市川由紀乃、岩手・宮古のため 復興応援歌2曲を初披露
2011年の東日本大震災で大きな被害を受けた岩手・宮古市の「復興親善大使」に選ばれた演歌歌手・市川由紀乃(43)が15日、同市で行われた任命式に出席。同市内でのみの販売が決まっている復興応援歌2曲を初披露した。市民の熱烈な思いを受けて大使を務めることになった市川は「歌い手として使命を感じた」と燃えている。この日は、同市で開催された「みやこ秋まつり」にも参加し市民との絆を深めた。
宮古市で初めての復興親善大使就任は地元の熱烈オファーがきっかけだった。市川は2002年4月から、心身の不調で4年半、活動を休止。再開後の16年に念願だったNHK紅白歌合戦に初出場を果たした。
転んでももう一度起き上がって懸命に生きる市川に、自らの姿を重ね合わせた市民の要望に応える形で応援歌を歌うことが決定。絆が深まったことで、大使就任も求められ、市川も快諾した。
この日、披露した応援歌は「三陸宮古音頭」と「宮古魚介(うお)づくし」の2曲。同市出身の中坂幸藏氏が作詞を担当し、方言やご当地ワード満載の楽曲になっている。
完成したばかりで「できたてホヤホヤでございます」と歌詞カードを確認しながらの熱唱。

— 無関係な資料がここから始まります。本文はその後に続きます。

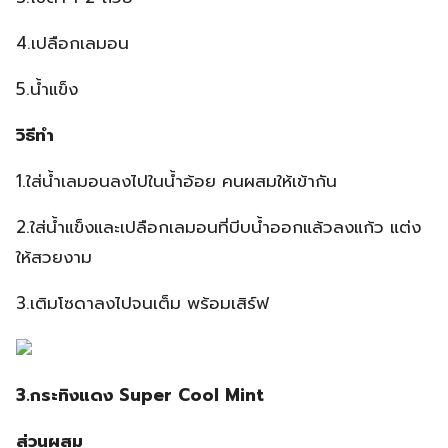
4.เปลือกเลมอน
5.น้ำแข็ง
วิธีทำ
1.ใส่น้ำเลมอนลงไปในน้ำอ้อย คนผสมให้เข้ากัน
2.ใส่น้ำแข็งและเปลือกเลมอนที่บีบน้ำออกแล้วลงแก้ว แต่ง
ให้สวยงาม
3.เติมโซดาลงไปจนเต็ม พร้อมเสิร์ฟ
3.กระทิงแดง Super Cool Mint
ส่วนผสม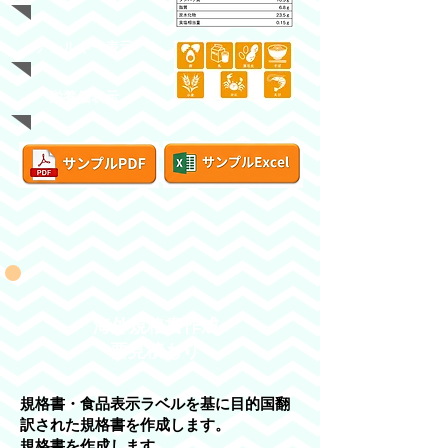
アレルギー表示
​栄養価表示
​海外規格書作成
要見積もり
規格書・食品表示ラベルを基に目的国翻
訳された規格書を作成します。
規格書を作成します。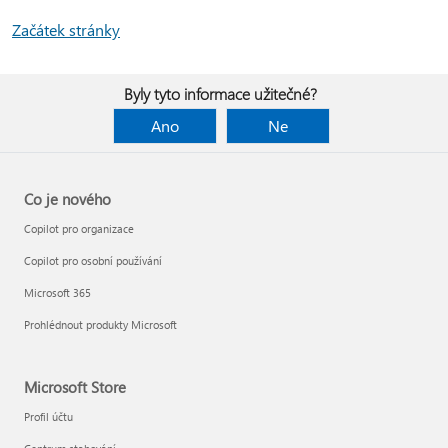
Začátek stránky
Byly tyto informace užitečné?
Ano
Ne
Co je nového
Copilot pro organizace
Copilot pro osobní používání
Microsoft 365
Prohlédnout produkty Microsoft
Microsoft Store
Profil účtu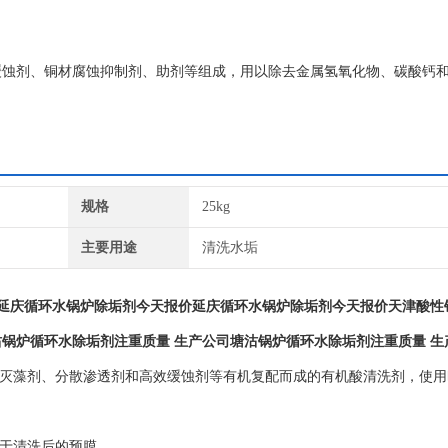
缓蚀剂、铜材腐蚀抑制剂、助剂等组成，用以除去金属氢氧化物、碳酸钙
规格
25kg
主要用途
清洗水垢
延庆循环水锅炉除垢剂今天报价延庆循环水锅炉除垢剂今天报价
天津酸性
沽锅炉循环水除垢剂注重质量 生产公司
塘沽锅炉循环水除垢剂注重质量 生
灭藻剂、分散渗透剂和高效缓蚀剂等有机复配而成的有机酸清洗剂，使用
利于清洗后的预膜。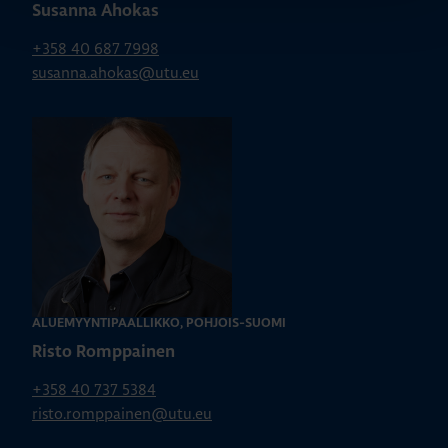
Susanna Ahokas
+358 40 687 7998
susanna.ahokas@utu.eu
ALUEMYYNTIPÄÄLLIKKÖ, POHJOIS-SUOMI
Risto Romppainen
+358 40 737 5384
risto.romppainen@utu.eu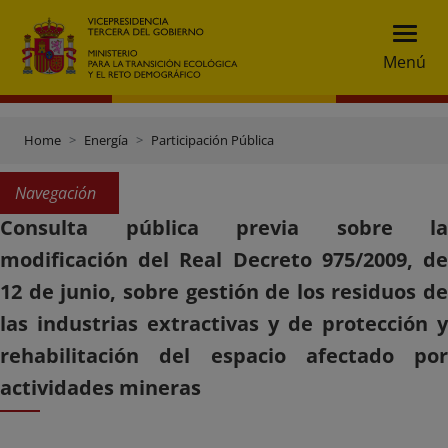
Menú
Home
Energía
Participación Pública
Navegación
Consulta pública previa sobre la
modificación del Real Decreto 975/2009, de
12 de junio, sobre gestión de los residuos de
las industrias extractivas y de protección y
rehabilitación del espacio afectado por
actividades mineras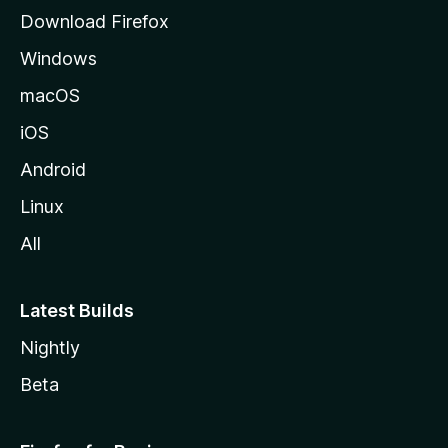
o
Download Firefox
s
Windows
i
v
macOS
u
iOS
s
t
Android
o
Linux
l
All
l
e
Latest Builds
Nightly
Beta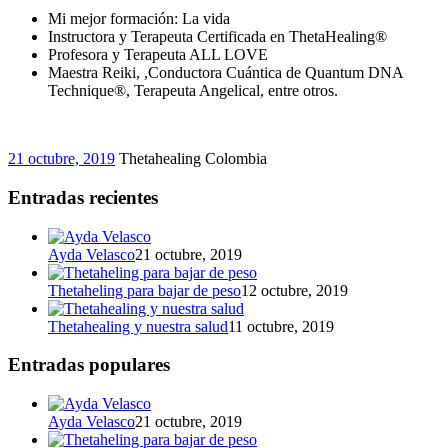
Mi mejor formación: La vida
Instructora y Terapeuta Certificada en ThetaHealing®
Profesora y Terapeuta ALL LOVE
Maestra Reiki, ,Conductora Cuántica de Quantum DNA
Technique®, Terapeuta Angelical, entre otros.
21 octubre, 2019
Thetahealing Colombia
Entradas recientes
Ayda Velasco
21 octubre, 2019
Thetaheling para bajar de peso
12 octubre, 2019
Thetahealing y nuestra salud
11 octubre, 2019
Entradas populares
Ayda Velasco
21 octubre, 2019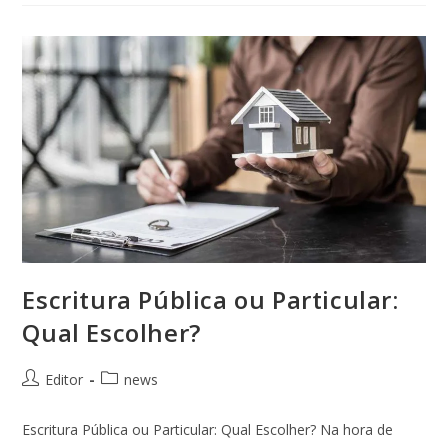
Escritura Pública ou Particular:
Qual Escolher?
Editor
news
Escritura Pública ou Particular: Qual Escolher? Na hora de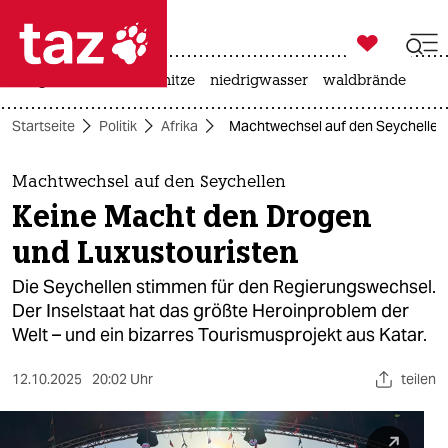

taz zahl ich
krieg in der ukraine
hitze
niedrigwasser
waldbrände

taz zahl ich
Startseite
Politik
Afrika
Machtwechsel auf den Seychellen:
taz zahl ich
themen
Machtwechsel auf den Seychellen
Keine Macht den Drogen
politik
und Luxustouristen
öko
Die Seychellen stimmen für den Regierungswechsel.
Der Inselstaat hat das größte Heroinproblem der
gesellschaft
Welt – und ein bizarres Tourismusprojekt aus Katar.
kultur
12.10.2025
20:02 Uhr
teilen
sport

振り付けもまだ決まっておらず、「みなさんと踊りたい」と宮古テイストを取り入れる構想を明かし、集まった1200人を笑顔にした。
2曲は10月25日から市内を中心に販売される予定。全国的な発売は未定だが、まずは市民の手に届く形となる。
「みやこ秋まつり」では、船山車「由紀乃号」に乗り、宮古の街を“巡航”。呼びかけに応えながら大きく手を振り、市民との距離をさらに縮めた。
未曾有(みぞう)の大震災から8年半。市川は、「皆さんの心の痛みは計り知れないものがある」と改めて振り返り、「『一期一会』って言葉が大好きなんです。すばらしいご縁をつくっていただいた」と宮古市との出会いに感謝した。